Doğan ailesinin başına gelen kaza, kayak sezonunun en yoğun dönemlerinden birinde yaşandı. Ailesiyle birlikte Kartalkaya'ya giden Doğan, ne yazık ki kaza anında hem eşini hem de çocuklarını kaybetti. Olayda, kaymanın yanı sıra kayak pistindeki düzensizlikler ve yeterli güvenlik önlemlerinin alınmaması, yaşanan trajediyi daha da derinleştirdi. Kazanın hemen ardından sağ kalan Doğan, kaybettiği aile üyelerinin anısını yaşatmak ve bu tür olayların tekrarlanmaması için hukuk mücadelesi başlatma kararı aldı.
Doğan, başlattığı hukuki süreçte, Kartalkaya'nın işletmeciliğini üstlenen firmanın ve ilgili otoritelerin sorumluluğunu öne çıkarıyor. Bu tür kazaların önlenmesi adına yaşanan olayın emsal niteliğinde bir davaya dönüşmesini isteyen Doğan, "Bu acıyı bir daha yaşamak istemiyorum. Emsal karar çıkmalı ki bir daha kimse benim gibi olmasın" ifadelerini kullanıyor. Türkiye'de kayak merkezlerinin güvenliği ile ilgili standartların artırılması gerektiğini belirten Doğan, hem sosyal medya üzerinden hem de geleneksel medya aracılığıyla taleplerini dile getiriyor.
Doğan'ın hikayesi, sadece bireysel bir acı değil, aynı zamanda toplumun bir bütün olarak güvenlik konusuna ne kadar duyarsız kaldığını da gözler önüne seriyor. Kayak sezonunun başlamasıyla birlikte bu tür kazaların artabileceği endişesi, hem beraberinde gelen trajik sonuçlar hem de sosyal sorumluluk açısından büyük bir mesele. Doğan'ın başlattığı kampanya yalnızca bir kaza davası olmayıp, aynı zamanda Türkiye'deki tüm kayak severler için güvenlik standartlarının yükseltilmesi adına da önemli bir fırsat olarak değerlendiriliyor.

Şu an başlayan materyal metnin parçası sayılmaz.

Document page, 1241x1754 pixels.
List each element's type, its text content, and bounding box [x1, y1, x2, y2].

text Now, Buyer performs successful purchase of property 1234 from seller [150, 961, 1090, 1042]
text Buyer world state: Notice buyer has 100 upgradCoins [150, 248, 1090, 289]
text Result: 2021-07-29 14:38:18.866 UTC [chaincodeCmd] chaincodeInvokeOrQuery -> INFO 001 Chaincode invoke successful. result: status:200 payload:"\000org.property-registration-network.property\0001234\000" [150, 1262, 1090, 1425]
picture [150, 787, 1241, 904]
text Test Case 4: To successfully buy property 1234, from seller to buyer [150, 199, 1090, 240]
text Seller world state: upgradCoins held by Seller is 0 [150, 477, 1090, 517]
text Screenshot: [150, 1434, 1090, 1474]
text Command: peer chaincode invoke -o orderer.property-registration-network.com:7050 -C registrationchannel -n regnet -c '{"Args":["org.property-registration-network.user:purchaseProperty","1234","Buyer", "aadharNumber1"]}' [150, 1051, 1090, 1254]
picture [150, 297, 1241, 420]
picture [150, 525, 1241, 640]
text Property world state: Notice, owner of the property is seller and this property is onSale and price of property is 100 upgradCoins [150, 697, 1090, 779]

Yaralanan ve kaybedenlerin yanında olan birçok sivil toplum kuruluşu da Doğan’ı destekliyor. Bu tür travmalara karşı duyarlılığın artırılması ve gereken önlemlerin alınması adına gösterilen bu birliktelik, toplumsal bir farkındalık yaratma hedefi taşıyor. Kartalkaya gibi önemli bir mekanın geleceği için mutlaka gerekli adımların atılması gerektiğini belirten uzmanlar, bu tür kazaların tekrarlanmasının önüne geçilmesi için yasal düzenlemelerin ivedilikle yapılmasını öneriyorlar.

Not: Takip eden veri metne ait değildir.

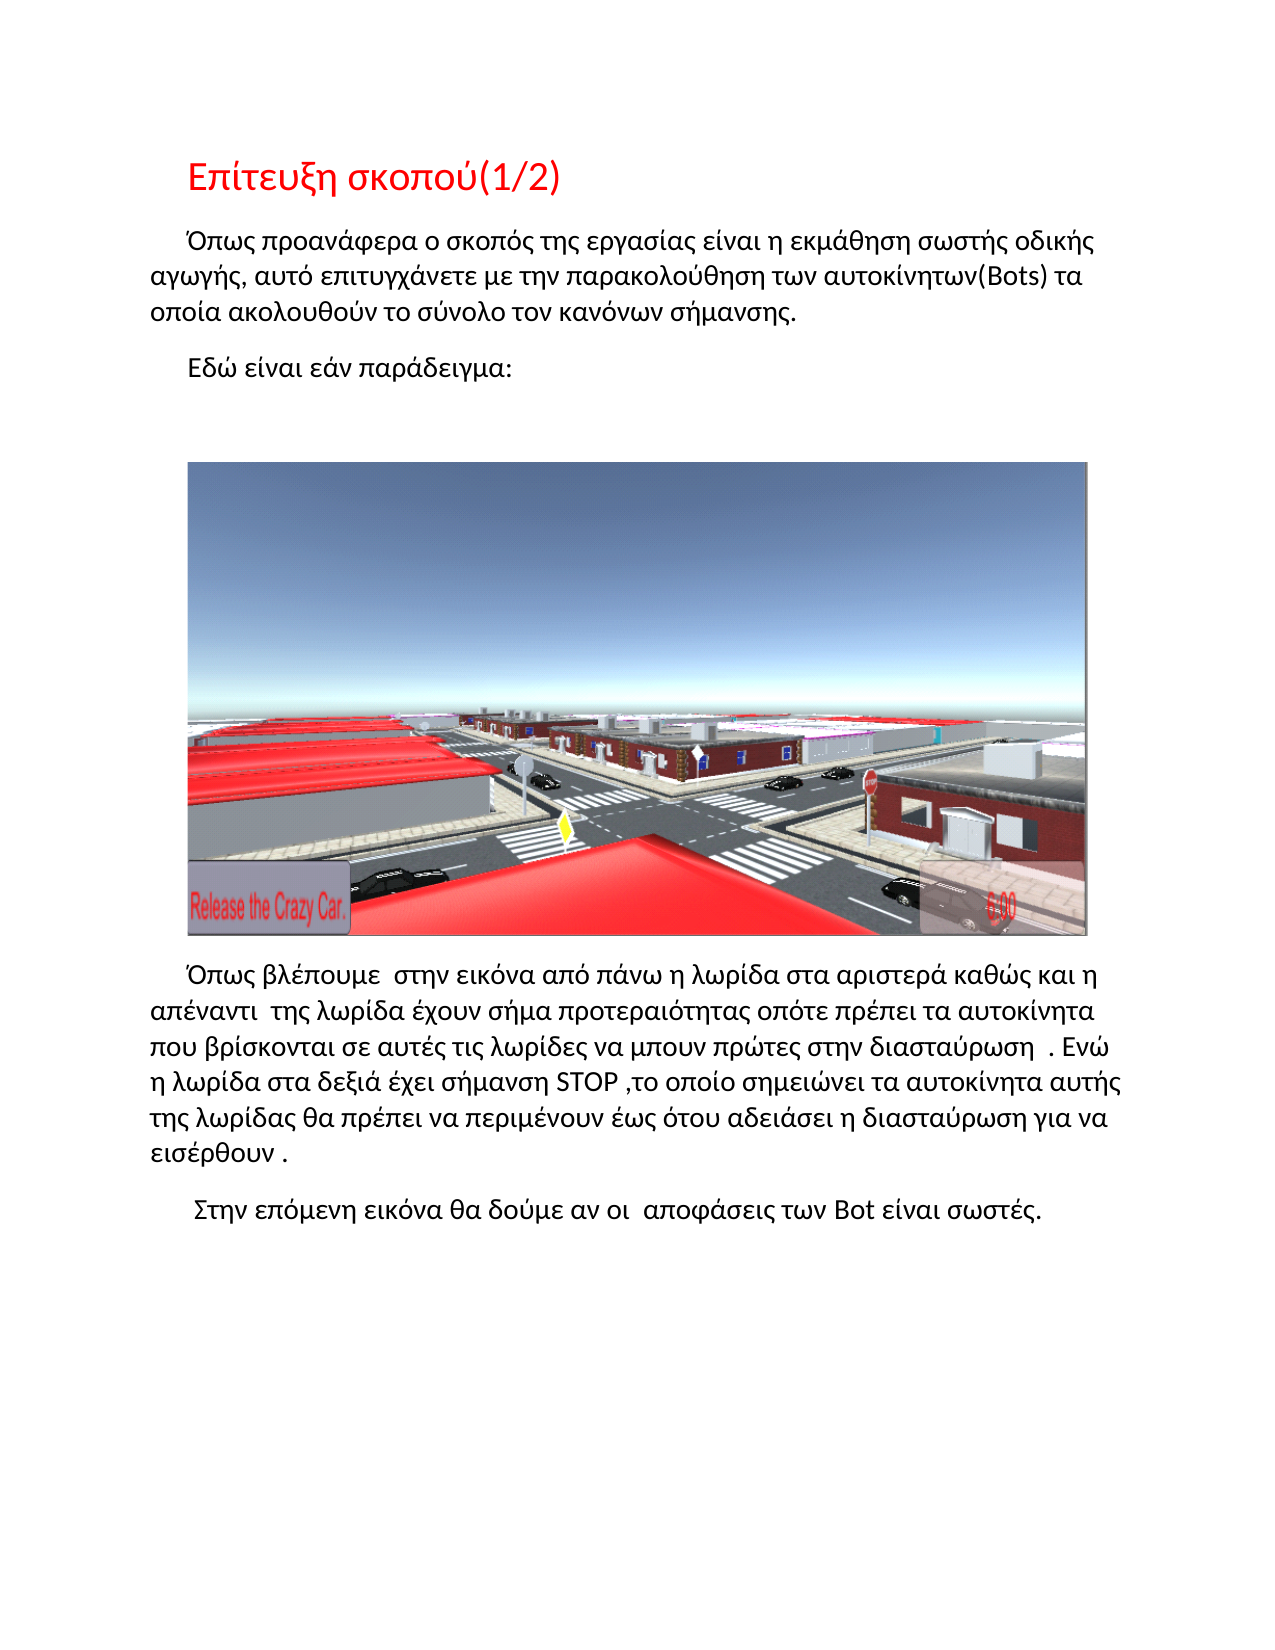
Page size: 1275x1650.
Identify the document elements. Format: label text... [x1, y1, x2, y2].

text Όπως βλέπουμε στην εικόνα από πάνω η λωρίδα στα αριστερά καθώς και η απέναντι της λωρίδα έχουν σήμα προτεραιότητας οπότε πρέπει τα αυτοκίνητα που βρίσκονται σε αυτές τις λωρίδες να μπουν πρώτες στην διασταύρωση . Ενώ η λωρίδα στα δεξιά έχει σήμανση STOP ,το οποίο σημειώνει τα αυτοκίνητα αυτής της λωρίδας θα πρέπει να περιμένουν έως ότου αδειάσει η διασταύρωση για να εισέρθουν . [150, 956, 1125, 1170]
picture [187, 462, 1088, 936]
text Όπως προανάφερα ο σκοπός της εργασίας είναι η εκμάθηση σωστής οδικής αγωγής, αυτό επιτυγχάνετε με την παρακολούθηση των αυτοκίνητων(Bots) τα οποία ακολουθούν το σύνολο τον κανόνων σήμανσης. [150, 222, 1125, 328]
text Επίτευξη σκοπού(1/2) [150, 150, 1125, 201]
text Εδώ είναι εάν παράδειγμα: [150, 349, 1125, 385]
text Στην επόμενη εικόνα θα δούμε αν οι αποφάσεις των Bot είναι σωστές. [150, 1191, 1125, 1227]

Ailesini kaybeden Doğan, yaşadığı bu zorlu süreçte yalnız olmadığını hissettirmek amacıyla diğer mağdurlarla da iletişim kurarak, dayanışma içerisinde olmaya çalışıyor. "Yalnızca kendi acımı değil, başka ailelerin de bu duruma düşmemesi için savaşacağım" diyor. Eylemlerini yalnızca kişisel bir intikam olarak değil, toplumsal bir sorumluluk olarak gören Doğan, bu mücadeleyi devam ettireceğe benziyor. Bu olay halkı, mahkemeleri ve yetkilileri sağduyulu bir şekilde düşünmeye ve gerekli adımları atmaya teşvik ediyor.

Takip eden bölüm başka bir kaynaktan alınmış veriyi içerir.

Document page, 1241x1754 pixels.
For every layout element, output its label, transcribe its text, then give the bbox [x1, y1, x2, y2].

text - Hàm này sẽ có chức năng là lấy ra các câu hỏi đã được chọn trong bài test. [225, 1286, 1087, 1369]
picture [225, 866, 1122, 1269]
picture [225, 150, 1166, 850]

Sonuç olarak, Doğan’ın yaşadığı acı, yalnızca kendisine değil, tüm topluma ders vermesi gereken bir hikaye haline dönüşüyor. Kartalkaya'daki kazanın ardından başlatılan bu süreç, güvenli kayak pratiklerinin yanı sıra, bireylerin haklarını koruma konusunda da önemli bir adım teşkil edebilir. Bu kapsamda, emsal karar taleplerinin yanı sıra, kayak merkezlerinde uygulanan güvenlik standartlarının geliştirilmesi ve zayıf noktaların güçlendirilmesi, gelecekte daha az hüsran yaşanması adına büyük önem arz ediyor.